When the late Parvez Abbasi founded Byco Petroleum with Amir Abbassciy on 9 January 1995, the father–son duo was driven by a vision to make Pakistan self-sufficient in energy production. They knew it wouldn’t happen overnight; however, once its first refinery outside Karachi started commercial operations in 2004, the trickle turned into a stream.
In just four years, its capacity had more than doubled from 18,000 to 35,000 barrels per day, and by 2012, an additional refinery complex with a capacity of 120,000 barrels per day had also been completed.
Today, it is the country’s largest oil refinery company, having built its business on converting crude oil into marketable products such as liquefied petroleum gas, gasoline, kerosene, jet fuel, high-speed diesel and furnace oil.
“We now have an installed capacity of 156,000 barrels per day, which equates to approximately 7.2 million tonnes per annum,” Co-Founder Amir, who is also the company’s CEO, tells The CEO Magazine. “We have plans to further enhance this capacity, but currently are reviewing the economic landscape before we commit.”
In a year that should be about celebrating Byco’s silver jubilee, Amir admits that many plans are on pause until a COVID-19 vaccine is found. “We are currently in a holding pattern,” he says. “While we continue to work on our initiatives, there are too many moving targets at present to be able to plan for the mid- to long-term.”
A leader who is “passionate about innovation”, Amir explains that many of the initiatives that he is currently focusing on involve the exploration of renewable alternatives to fossil fuels. “As the world demands cleaner sources of energy to fuel its development and progress, we – and the entire industry – have to constantly evolve our products and services to remain relevant,” he states.
“We believe, in the long run, greener products such as algae and hydrogen may have quite a significant composition in transport fuels.” The company, its management and its founders are pioneers in the industry. Amir describes his father, who died in 2006, as a “far-sighted leader who instilled in Byco a consuming desire to dream”.
There is no doubt Amir is upholding his legacy: in 2007, the company launched its first retail outlets in Sukkur and Rawalpindi. “We now have in excess of 400 retail stations spread across the country,” he says.
Innovation has been baked into Byco’s very DNA from its inception.

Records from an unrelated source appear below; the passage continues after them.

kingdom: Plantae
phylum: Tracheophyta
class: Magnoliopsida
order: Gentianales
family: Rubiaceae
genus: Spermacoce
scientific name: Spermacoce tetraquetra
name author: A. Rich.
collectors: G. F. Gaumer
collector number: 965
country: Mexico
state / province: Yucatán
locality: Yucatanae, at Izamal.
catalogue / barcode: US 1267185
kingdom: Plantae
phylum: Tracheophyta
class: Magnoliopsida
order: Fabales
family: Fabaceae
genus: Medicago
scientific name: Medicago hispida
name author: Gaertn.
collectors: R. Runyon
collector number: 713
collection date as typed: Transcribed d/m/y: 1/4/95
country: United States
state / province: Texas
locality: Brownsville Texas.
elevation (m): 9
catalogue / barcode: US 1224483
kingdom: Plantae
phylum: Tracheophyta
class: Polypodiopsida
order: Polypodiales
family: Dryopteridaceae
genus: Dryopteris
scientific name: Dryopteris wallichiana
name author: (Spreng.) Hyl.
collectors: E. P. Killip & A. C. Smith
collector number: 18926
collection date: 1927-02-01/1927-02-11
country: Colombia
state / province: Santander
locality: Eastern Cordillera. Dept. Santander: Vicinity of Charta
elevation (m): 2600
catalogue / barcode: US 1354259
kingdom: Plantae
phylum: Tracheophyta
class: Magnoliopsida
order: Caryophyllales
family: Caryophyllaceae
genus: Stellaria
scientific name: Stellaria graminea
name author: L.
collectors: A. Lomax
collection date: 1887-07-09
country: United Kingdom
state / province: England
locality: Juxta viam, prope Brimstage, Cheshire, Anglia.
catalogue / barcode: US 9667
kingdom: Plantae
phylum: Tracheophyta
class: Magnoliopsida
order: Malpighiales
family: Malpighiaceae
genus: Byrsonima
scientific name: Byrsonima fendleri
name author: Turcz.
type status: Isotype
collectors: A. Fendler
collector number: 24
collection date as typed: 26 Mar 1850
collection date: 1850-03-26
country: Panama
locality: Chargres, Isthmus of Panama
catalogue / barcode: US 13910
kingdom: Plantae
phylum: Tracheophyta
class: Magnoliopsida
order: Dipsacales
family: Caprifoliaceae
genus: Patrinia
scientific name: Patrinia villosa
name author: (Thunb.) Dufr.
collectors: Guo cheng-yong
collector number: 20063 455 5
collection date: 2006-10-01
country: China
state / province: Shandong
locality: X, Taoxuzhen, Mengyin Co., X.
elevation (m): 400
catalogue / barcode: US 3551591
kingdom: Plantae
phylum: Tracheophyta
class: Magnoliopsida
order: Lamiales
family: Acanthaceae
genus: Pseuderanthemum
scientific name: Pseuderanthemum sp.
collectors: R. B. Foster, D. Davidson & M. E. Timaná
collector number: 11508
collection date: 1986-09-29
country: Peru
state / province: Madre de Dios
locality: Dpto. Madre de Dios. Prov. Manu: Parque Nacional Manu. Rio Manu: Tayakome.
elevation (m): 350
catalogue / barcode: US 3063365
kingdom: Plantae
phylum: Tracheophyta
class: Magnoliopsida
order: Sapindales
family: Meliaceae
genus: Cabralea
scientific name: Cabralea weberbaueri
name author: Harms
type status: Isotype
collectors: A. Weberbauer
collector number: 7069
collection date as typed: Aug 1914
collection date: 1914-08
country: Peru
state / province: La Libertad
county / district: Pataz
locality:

Its resilience can well be attributed to its out-of-the-box thinking. When faced with obstacles, the company’s adaptive and nimble approach helped Byco in surmounting the challenges faced by Pakistan’s only completely private oil refining company, operating in an industry dominated by state-owned and/or subsidised giants.
Byco launched Pakistan’s first dedicated floating liquid port, its SPM, to counter congestion and demurrage charges at existing ports. To maximise sales of its refinery products, Byco developed its own retail network, now among the top six in the country in terms of presence.
It has similarly launched a full range of automotive lubricants catering to diesel, gasoline and motorcycle engines. Byco’s approach to sustainability has been equally innovative.
The company is Pakistan’s first oil company to declare its intention to become carbon neutral by the year 2030. The company’s major initiative in this goal is to plant trees using the Miyawaki Method developed by renowned Japanese botanist Dr Akira Miyawaki, using his theory of Potential Natural Vegetation (PNV).
PNV promotes the replication of natural forests to combat climate change and global warming. In 2012, Byco also established Pakistan’s first single-point mooring, a dedicated offshore floating port for petroleum shipments that, to date, has imported 13 million tonnes of crude oil.
We pride ourselves on executing jobs at a higher quality than our peers.
Amir is quoted as calling the game-changing facility a “national strategic asset”. Another of Byco’s strengths is its workforce of more than 800 dedicated employees, including its top management.
“We pride ourselves on executing jobs at a higher quality than our peers and we are continuously looking to learn and improve every aspect of our business,” Amir says. Internal training is prioritised “to make sure our people have the right knowledge and skills to perform”.
Working effectively and efficiently as one team, along with keeping staff and stakeholders happy, are hallmarks of Byco’s operational excellence, as is delighting its customers with value-added services.
“Our customers should get the best products at competitive prices,” he explains. Amir has navigated no shortage of obstacles since establishing Byco with his father 25 years ago, but that’s exactly what makes every achievement a little bit sweeter.
“Byco commenced its operations as an 18,000-barrels-per-day refinery,” he reflects. “Today, we have become a complex 156,000-barrel-per-day refinery that takes nothing from the national grid and produces its own water, electricity and refining gases. We are also the only refinery with its own port facilities. But we have only scratched the surface.”